Minister of Education


11 July 2018


The national conversation to develop a vision for the future of education, and on making changes to education, is proving ‘hugely popular’ with teachers, principals, parents, young people, and communities, Education Minister Chris Hipkins said.

“More than 14,000 New Zealanders have told us, via our online survey, how we can help every learner to be successful, and about the education changes they want to see,” Chris Hipkins said.

“This is a great response. It shows people are keen to have a say in the future of our education system and how important education is to all New Zealanders.”

Mr Hipkins has released an initial report on the themes from the responses looked at so far. These include:

• No students should be disadvantaged due to financial or family circumstances

• Children with additional learning needs require more funding and support

• Students should be resilient, capable, resourceful, independent, socially competent and curious

• Students need recognising for their contribution to family/whānau, hapu, iwi, and community

• Students need to be able to think critically, innovate, respect others, and take responsibility. They need good communication skills, and strong foundation skills in literacy and numeracy



• Young people feel there is too much focus on assessments; this is a burden on them and their teachers.

• Many parents identified reducing bullying as a priority

• Teachers need better remuneration and to have better supporting staff and strategies to improve teaching practice

• Many felt the curriculum should focus on progress rather than testing or benchmarking

• Differences in achievement between Māori and Pacific students and Pākehā need addressing, and there should be better teaching of Māori culture and history. Some felt te reo Māori should be compulsory, at least in primary schools.

“Parents made up just under 4370 – or almost 40 percent - of the responses, making them the largest group of participants. This is great to see, given just how busy parents lives are. It shows how important they see their children’s education,” Mr Hipkins said.

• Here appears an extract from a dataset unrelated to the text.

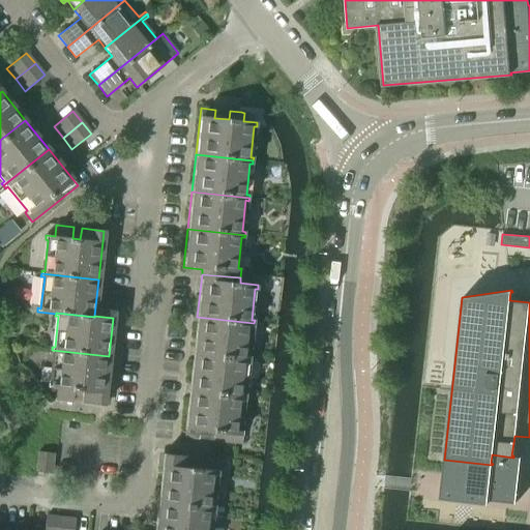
[(197,317),(193,354),(249,360),(251,357),(247,357),(251,326),(254,326),(254,323),(197,317)]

“Replies from 488 principals, or almost 10 percent of the total number of New Zealand principals, were amongst those analysed in the initial report. Responses were also received from over 3800 teachers, and from over 1300 primary and secondary school students. And Māori made up 14 percent of the initial responses looked at.

“While this is a fantastic response, we want more of you to have your say. The Education Conversation is a once in a generation chance to create an education system for all our children and young people.

“The survey closes at the end of July, and I’m particularly interested in hearing from those whose needs are not well served by the current education system, such as Māori and Pasifika, and those in need of additional learning support,” Chris Hipkins said.

Note to editors:

The online survey asks four questions about the future of our education system:

• What does a successful student of the future look like to you?

• What will they need to know and be able to do?

• What things need to be in place to make sure every learner is successful?

• If you were the boss of education in New Zealand, what would you do first?